1.1. Le symbole et l’iconographie : le symbole comme code de représentation

Deux citations (voir ci-dessous) de John Boardman mettent en évidence que la représentation peut être réduite à quelques symboles qui permettent de figurer simplement et d’identifier rapidement la représentation. John North semble du même avis puisqu’il indique que, sur un vase par exemple, l’attribut des ailes permet d’associer la représentation à une divinité ou à un personnage lui-même symbolique, comme une allégorie par exemple.

1.2. Le symbole et l’iconographie : le symbole comme code de lecture

Simon Price détaille la notion de symbole en mettant en avant la place du symbole, comme code iconographique, dans la lecture de l’image. Luca Cerchiai, quant à lui, parle des symboles et de leurs relations comme système de lecture et clé compréhension de l’image.

2.1. L’appréhension du symbole : l’étude de la symbolique par les chercheurs

François Lissarrague explique les différentes approches définies par les historiens de l’Art allemands du 19e siècle, qui associaient l’étude de la symbolique et de l'esthétisque au travail des philosophes et la philologie à celui des archéologues.

On observe toutefois que ces approches ont évolué : aujourd'hui un historien et archéologue comme Paul Cartledge étudie symbolique et esthétique, et privilégie la première à la seconde. Par ses citations (voir ci-dessous), il met en évidence que, dans le cadre d’une approche contextuelle ou sociologique de l’Histoire de l’Art, de l’image en tant que telle, la symbolique prime sur l’esthétique de l’image, sur son analyse stylistique.

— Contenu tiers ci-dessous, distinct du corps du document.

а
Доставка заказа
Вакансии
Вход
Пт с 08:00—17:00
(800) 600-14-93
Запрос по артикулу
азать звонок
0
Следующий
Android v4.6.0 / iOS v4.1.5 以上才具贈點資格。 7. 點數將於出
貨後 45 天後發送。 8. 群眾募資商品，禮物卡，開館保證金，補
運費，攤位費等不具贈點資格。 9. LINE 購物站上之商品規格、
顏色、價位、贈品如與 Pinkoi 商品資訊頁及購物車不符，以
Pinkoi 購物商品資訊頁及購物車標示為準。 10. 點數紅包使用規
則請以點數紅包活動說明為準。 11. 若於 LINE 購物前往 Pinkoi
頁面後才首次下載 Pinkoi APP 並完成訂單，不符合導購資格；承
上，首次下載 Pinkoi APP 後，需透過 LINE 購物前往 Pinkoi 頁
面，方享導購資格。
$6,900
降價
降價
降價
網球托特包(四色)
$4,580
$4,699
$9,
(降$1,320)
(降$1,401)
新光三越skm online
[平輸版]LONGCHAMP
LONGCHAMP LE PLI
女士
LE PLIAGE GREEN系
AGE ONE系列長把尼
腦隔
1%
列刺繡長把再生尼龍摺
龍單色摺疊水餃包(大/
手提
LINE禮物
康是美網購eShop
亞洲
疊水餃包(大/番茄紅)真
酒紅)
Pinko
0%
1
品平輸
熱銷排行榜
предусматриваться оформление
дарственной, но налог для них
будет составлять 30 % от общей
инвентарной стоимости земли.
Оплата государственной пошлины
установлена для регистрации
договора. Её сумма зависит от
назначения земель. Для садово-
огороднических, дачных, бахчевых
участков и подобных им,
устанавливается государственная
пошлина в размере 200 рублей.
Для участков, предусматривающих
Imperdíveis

2.2 L’appréhension du symbole : l’appropriation du symbole par la politique et le peuple

Si nous avons pu observer que la symbolique d’une image est un objet d’étude en tant que tel, Paolo Moreno soulève un autre aspect du symbole. L’image, l’œuvre, par sa représentation symbolique, peut incarner les idées du spectateur. Ainsi la « Victoire » allégorique mentionnée dans l’hymne national italien fait référence à une œuvre en particulier, la Victoire de Brescia, qui à l’aune de l’unification italienne, devient symbole d’un combat.

De façon similaire, en France, la Victoire de Samothrace fut l’une des premières œuvres rapatriées au Louvre une fois la Seconde Guerre mondiale terminée, car cette représentation, identifiable par ses attributs comme étant une Victoire, devient à ce moment le symbole d’une victoire militaire et d’un sentiment national.